Note that Section 209 of the legislation also includes a reversal of Rand so that the definition of underpayment now matches the definition of deficiency. Under the new law,  the accuracy-related penalty can be applied to any part of a reduced refundable credit subject to deficiency procedures.

More Focus on Preparers

While the legislation does not give IRS authority to regulate unlicensed preparers, it does in Section 210 increase the penalty applicable to paid tax preparers who engage in willful or reckless conduct. The provision expands the penalty for tax preparers who engage in willful or reckless conduct to the greater of $5,000 or 75 percent of the preparer’s income with respect to the return (it was 50% under prior law). The provision applies to returns prepared for tax years ending after the date of enactment.

Conclusion

On the positive side of the ledger Section 401 requires that IRS employees are familiar with and act in accordance with the taxpayer bill of rights.

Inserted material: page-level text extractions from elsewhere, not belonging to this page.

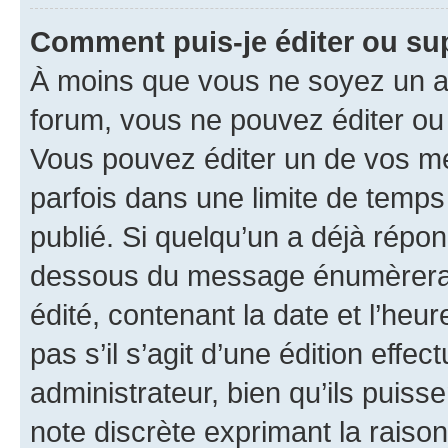
Comment puis-je éditer ou s
À moins que vous ne soyez un a
forum, vous ne pouvez éditer o
Vous pouvez éditer un de vos me
parfois dans une limite de temps 
publié. Si quelqu’un a déjà répo
dessous du message énumèrera l
édité, contenant la date et l’heure
pas s’il s’agit d’une édition eff
administrateur, bien qu’ils puisse
note discrète exprimant la raison 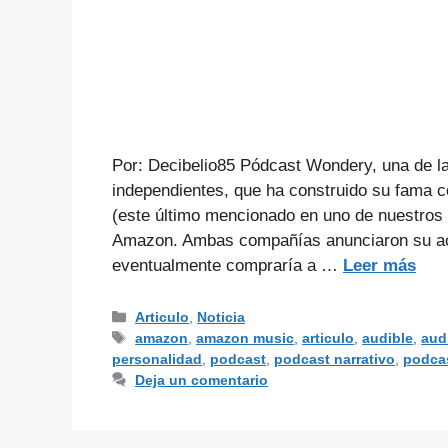
Por: Decibelio85 Pódcast Wondery, una de l
independientes, que ha construido su fama 
(este último mencionado en uno de nuestros a
Amazon. Ambas compañías anunciaron su ac
eventualmente compraría a …
Leer más
Articulo
,
Noticia
amazon
,
amazon music
,
articulo
,
audible
,
aud
personalidad
,
podcast
,
podcast narrativo
,
podca
Deja un comentario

Those rights include the following:

The Right to Be Informed

The Right to Quality Service

The Right to Pay No More than the Correct Amount of Tax

The Right to Challenge the IRS’s Position and Be Heard

The Right to Appeal an IRS Decision in an Independent Forum

The Right to Finality

The Right to Privacy

The Right to Confidentiality

The Right to Retain Representation

The Right to a Fair and Just Tax System

It remains to be seen whether the IRS’s additional powers to penalize preparers and taxpayers as set forth in PATH can or more accurately will be reconciled with taxpayer rights. The commitment to taxpayer rights requires not just that IRS employees are familiar with those rights, but training and a commitment to procedures that protect those rights. While PATH has opened the door to expanded credits, that door can be easily shut for eligible taxpayers if IRS fails to respect (and Congress does not recognize) the challenges associated with administering those programs.